The size of the track is bigger than that of an adult caracal or serval but much smaller than that of an adult lion. Although very similar to these three species, the leopard track may be distinguished by its size and more rounded shape as compared to lion. If leopard are present in an area, spoor is often found along roads, tracks, dry river beds (Figure 7) and around waterholes, as these animals, like other cats, are not too fond of ‘bundu bashing’, especially in wet grass or undergrowth.
Leopard scat is described as sausage-shaped, segmented and with a tapered end. The diameter is about 20−40 mm. It usually contains a large amount of hair, and undigested bones and hooves are sometimes also present. The colour, when fresh, is olive to light brown, becoming darker at first as it ages and finally turning to creamy white (Figure 8).

Figure 7: Leopard tracks in a dry river bed

Figure 8: Leopard scat

Leopard scat is sausage shaped and tapers on one end.

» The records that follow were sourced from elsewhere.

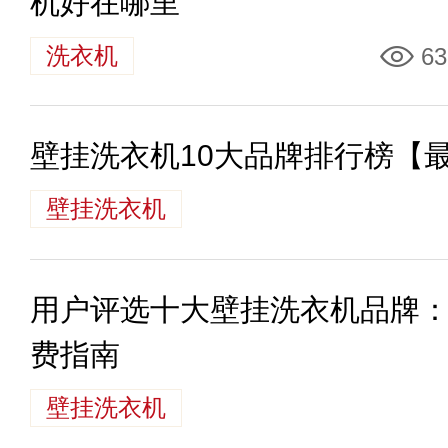
机好在哪里
洗衣机
63
壁挂洗衣机10大品牌排行榜【
壁挂洗衣机
用户评选十大壁挂洗衣机品牌
费指南
壁挂洗衣机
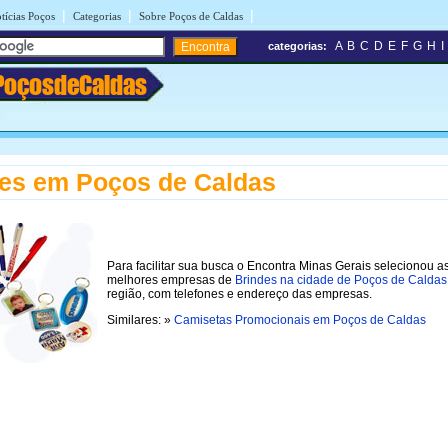
|
|
|
tícias Poços
Categorias
Sobre Poços de Caldas
A
B
C
D
E
F
G
H
I
categorias:
PoçosdeCaldas
es em Poços de Caldas
Para facilitar sua busca o Encontra Minas Gerais selecionou a
melhores empresas de
Brindes na cidade de Poços de Caldas
região, com telefones e endereço das empresas.
Similares: »
Camisetas Promocionais em Poços de Caldas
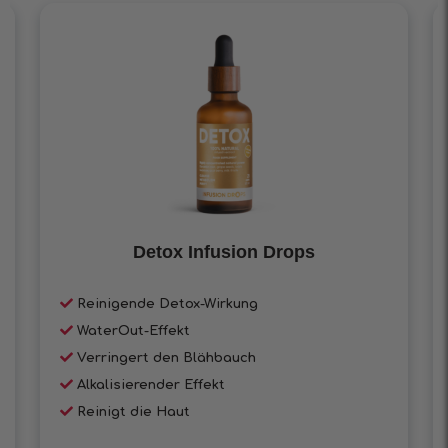
Detox Infusion Drops
Reinigende Detox-Wirkung
WaterOut-Effekt
Verringert den Blähbauch
Alkalisierender Effekt
Reinigt die Haut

It is olive green to brown when fresh, becoming darker during the intermediate stage and then whitening with age

Feeding sign is another clue to leopard activity. Prone to kill more than it can immediately consume, leopard often haul their prey up into a tree where it is firmly secured in a convenient fork to keep it away from scavengers and to be returned to at a later time (Figure 9). Claw marks are usually evident on tree trunks into which prey has been hoisted (Figure 10). The power of these cats becomes evident when they haul fairly large species – often weighing more than themselves – up into trees. If prey has been left on the ground, the leopard will hide it by covering it with vegetation.
Other signs of leopard feeding are the following: the prey animal is eaten from the buttocks’ end and the shoulder; internal organs are consumed but the stomach and intestines are discarded and often buried under debris. If driven by hunger, a leopard will eat carrion.
Territorial marking is another sign to be on the lookout for. Leopard make use of urine, combined with scratching with the hind feet, to mark territories (Figure 11). When fresh, the urine gives off a pungent, easily discernible odour and the scratch marks are clearly visible. ASM

Figure 9: A leopard kill (impala) suspended in a marula tree

Figure 10: Leopard claw marks on the trunk of a marula tree

Figure 11: Leopard scent-marking territory

Cheney, CS. 2013. The Comprehensive Guide to Tracking. Safari Press.
Mellon, L. 1975. African Hunter. Harcourt Brace Jovanovich, New York and London.
Robertson, K. 1999. The Perfect Shot. Safari Press.
Robertson, K. 2007. Africa’s Most Dangerous. Safari Press.